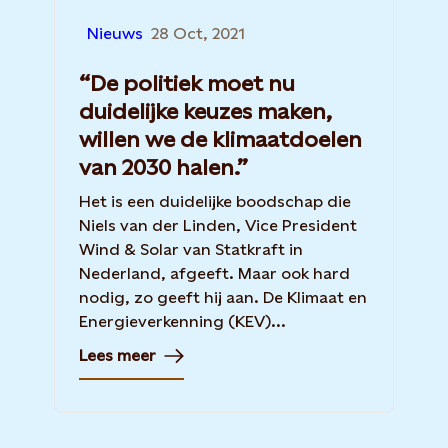
Nieuws
28 Oct, 2021
“De politiek moet nu
duidelijke keuzes maken,
willen we de klimaatdoelen
van 2030 halen.”
Het is een duidelijke boodschap die
Niels van der Linden, Vice President
Wind & Solar van Statkraft in
Nederland, afgeeft. Maar ook hard
nodig, zo geeft hij aan. De Klimaat en
Energieverkenning (KEV)...
Lees meer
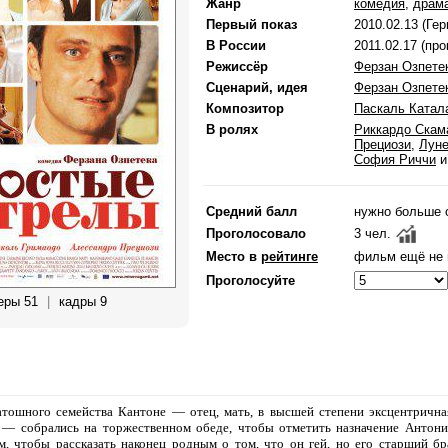
Жанр
комедия
,
драм
Первый показ
2010.02.13 (Ге
В России
2011.02.17 (пр
Режиссёр
Ферзан Озпете
Сценарий, идея
Ферзан Озпете
Композитор
Паскаль Катал
В ролях
Риккардо Скам
Прециози
,
Луне
София Риччи
Средний балл
нужно больше 
Проголосовало
3 чел.
Место в
рейтинге
фильм ещё не 
Проголосуйте
еры 51
|
кадры 9
тошного семейства Кантоне — отец, мать, в высшей степени эксцентричная
— собрались на торжественном обеде, чтобы отметить назначение Антонио
ем, чтобы рассказать наконец родным о том, что он гей, но его старший б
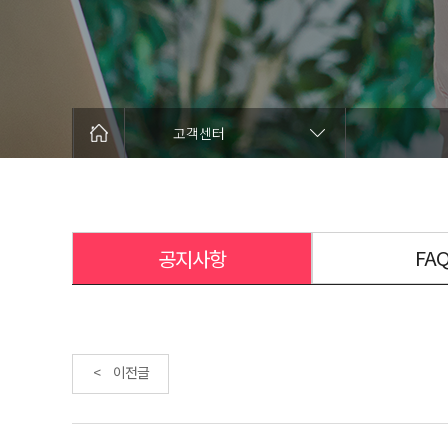
고객센터
FA
공지사항
< 이전글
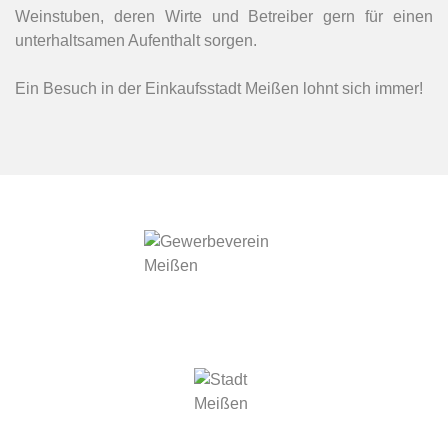
Weinstuben, deren Wirte und Betreiber gern für einen
unterhaltsamen Aufenthalt sorgen.
Ein Besuch in der Einkaufsstadt Meißen lohnt sich immer!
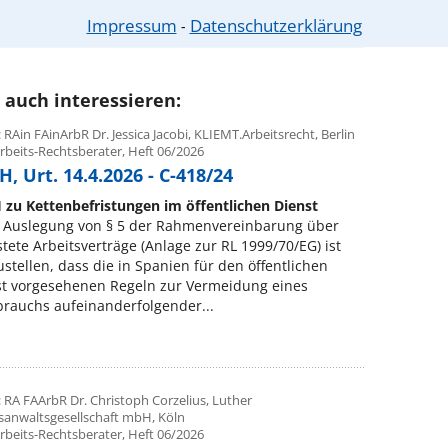
rliche Infos unter: 0221-93738630
Impressum
Datenschutzerklärung
⁃
 auch interessieren:
 RAin FAinArbR Dr. Jessica Jacobi, KLIEMT.Arbeitsrecht, Berlin
rbeits-Rechtsberater, Heft 06/2026
, Urt. 14.4.2026 - C-418/24
 zu Kettenbefristungen im öffentlichen Dienst
 Auslegung von § 5 der Rahmenvereinbarung über
stete Arbeitsverträge (Anlage zur RL 1999/70/EG) ist
ustellen, dass die in Spanien für den öffentlichen
st vorgesehenen Regeln zur Vermeidung eines
rauchs aufeinanderfolgender...
 RA FAArbR Dr. Christoph Corzelius, Luther
sanwaltsgesellschaft mbH, Köln
rbeits-Rechtsberater, Heft 06/2026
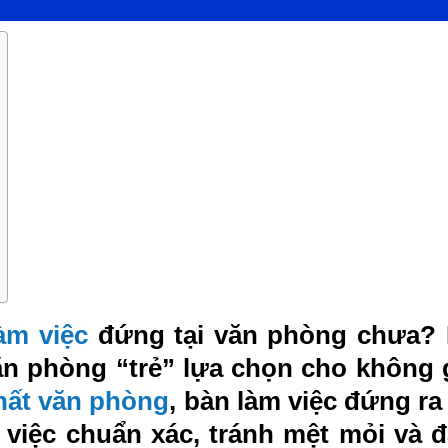
àm việc
đứng tại văn phòng chưa? N
n phòng “trẻ” lựa chọn cho không g
thất văn phòng
, bàn làm việc đứng r
àm việc chuẩn xác, tránh mệt mỏi và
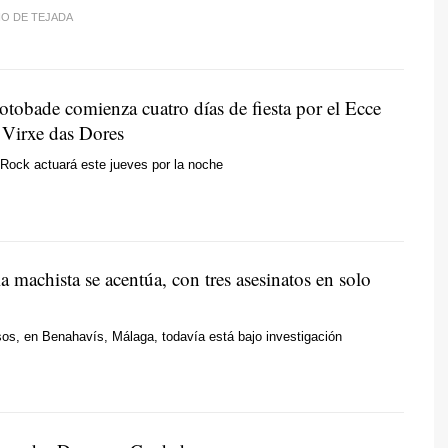
O DE TEJADA
tobade comienza cuatro días de fiesta por el Ecce
Virxe das Dores
Rock actuará este jueves por la noche
a machista se acentúa, con tres asesinatos en solo
os, en Benahavís, Málaga, todavía está bajo investigación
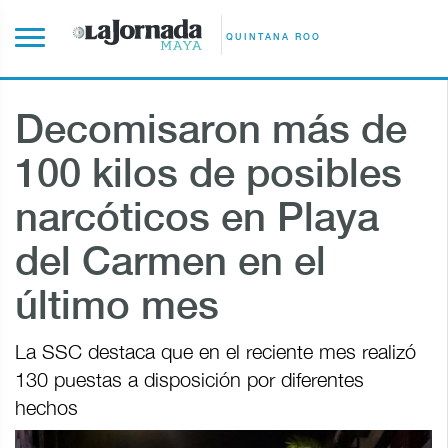
QUINTANA ROO
Decomisaron más de
100 kilos de posibles
narcóticos en Playa
del Carmen en el
último mes
La SSC destaca que en el reciente mes realizó
130 puestas a disposición por diferentes
hechos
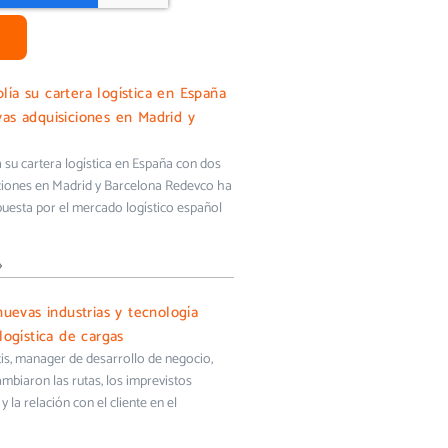
ía su cartera logística en España
as adquisiciones en Madrid y
su cartera logística en España con dos
ciones en Madrid y Barcelona Redevco ha
uesta por el mercado logístico español
»
nuevas industrias y tecnología
logística de cargas
s, manager de desarrollo de negocio,
biaron las rutas, los imprevistos
y la relación con el cliente en el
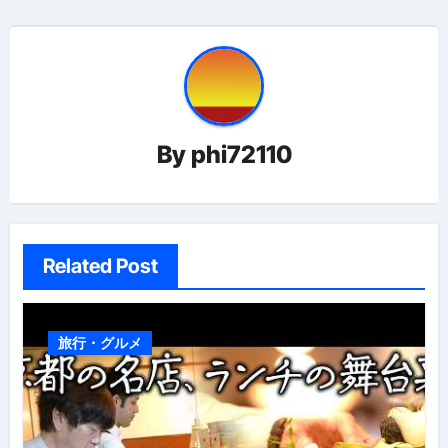
ナ
ビ
ゲ
ー
By
phi72110
シ
ョ
ン
Related Post
旅行・グルメ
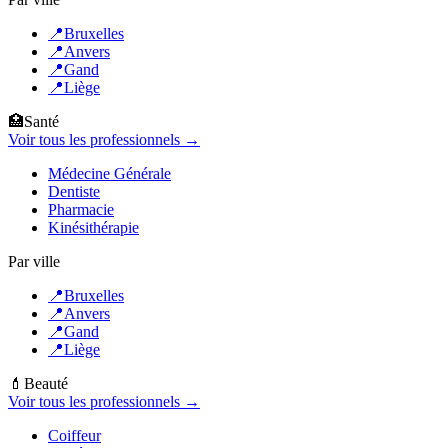
📍
Bruxelles
📍
Anvers
📍
Gand
📍
Liège
🏥
Santé
Voir tous les professionnels →
Médecine Générale
Dentiste
Pharmacie
Kinésithérapie
Par ville
📍
Bruxelles
📍
Anvers
📍
Gand
📍
Liège
💄
Beauté
Voir tous les professionnels →
Coiffeur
########
GOAL OF THE EXERCISE: Retype all the entries exactly; drop the pictures.

RESPONSE TO THE TASK:
Nieuws
28 Oct, 2021
“De politiek moet nu
duidelijke keuzes maken,
willen we de klimaatdoelen
van 2030 halen.”
Het is een duidelijke boodschap die
Niels van der Linden, Vice President
Wind & Solar van Statkraft in
Nederland, afgeeft. Maar ook hard
nodig, zo geeft hij aan. De Klimaat en
Energieverkenning (KEV)...
Lees meer
Жанр
комедия
,
драм
Первый показ
2010.02.13 (Ге
В России
2011.02.17 (пр
Режиссёр
Ферзан Озпете
Сценарий, идея
Ферзан Озпете
Композитор
Паскаль Катал
В ролях
Риккардо Скам
Прециози
,
Луне
София Риччи
Средний балл
нужно больше 
Проголосовало
3 чел.
Место в
рейтинге
фильм ещё не 
Проголосуйте
еры 51
|
кадры 9
тошного семейства Кантоне — отец, мать, в высшей степени эксцентричная
— собрались на торжественном обеде, чтобы отметить назначение Антонио
ем, чтобы рассказать наконец родным о том, что он гей, но его старший б
고객센터
FA
공지사항
< 이전글
Weinstuben, deren Wirte und Betreiber gern für einen
unterhaltsamen Aufenthalt sorgen.
Ein Besuch in der Einkaufsstadt Meißen lohnt sich immer!
rliche Infos unter: 0221-93738630
Impressum
Datenschutzerklärung
⁃
 auch interessieren:
 RAin FAinArbR Dr. Jessica Jacobi, KLIEMT.Arbeitsrecht, Berlin
rbeits-Rechtsberater, Heft 06/2026
, Urt. 14.4.2026 - C-418/24
 zu Kettenbefristungen im öffentlichen Dienst
 Auslegung von § 5 der Rahmenvereinbarung über
stete Arbeitsverträge (Anlage zur RL 1999/70/EG) ist
ustellen, dass die in Spanien für den öffentlichen
st vorgesehenen Regeln zur Vermeidung eines
rauchs aufeinanderfolgender...
 RA FAArbR Dr. Christoph Corzelius, Luther
sanwaltsgesellschaft mbH, Köln
rbeits-Rechtsberater, Heft 06/2026
àm việc
đứng tại văn phòng chưa? N
n phòng “trẻ” lựa chọn cho không g
thất văn phòng
, bàn làm việc đứng r
àm việc chuẩn xác, tránh mệt mỏi và
O DE TEJADA
tobade comienza cuatro días de fiesta por el Ecce
Virxe das Dores
Rock actuará este jueves por la noche
a machista se acentúa, con tres asesinatos en solo
os, en Benahavís, Málaga, todavía está bajo investigación
QUINTANA ROO
Decomisaron más de
100 kilos de posibles
narcóticos en Playa
del Carmen en el
último mes
La SSC destaca que en el reciente mes realizó
130 puestas a disposición por diferentes
hechos
ía su cartera logística en España
as adquisiciones en Madrid y
su cartera logística en España con dos
ciones en Madrid y Barcelona Redevco ha
uesta por el mercado logístico español
»
nuevas industrias y tecnología
logística de cargas
s, manager de desarrollo de negocio,
biaron las rutas, los imprevistos
y la relación con el cliente en el
ナ
ビ
ゲ
ー
By
phi72110
シ
ョ
ン
Related Post
旅行・グルメ
📍
Bruxelles
📍
Anvers
📍
Gand
📍
Liège
🏥
Santé
Voir tous les professionnels →
Médecine Générale
Dentiste
Pharmacie
Kinésithérapie
Par ville
📍
Bruxelles
📍
Anvers
📍
Gand
📍
Liège
💄
Beauté
Voir tous les professionnels →
Coiffeur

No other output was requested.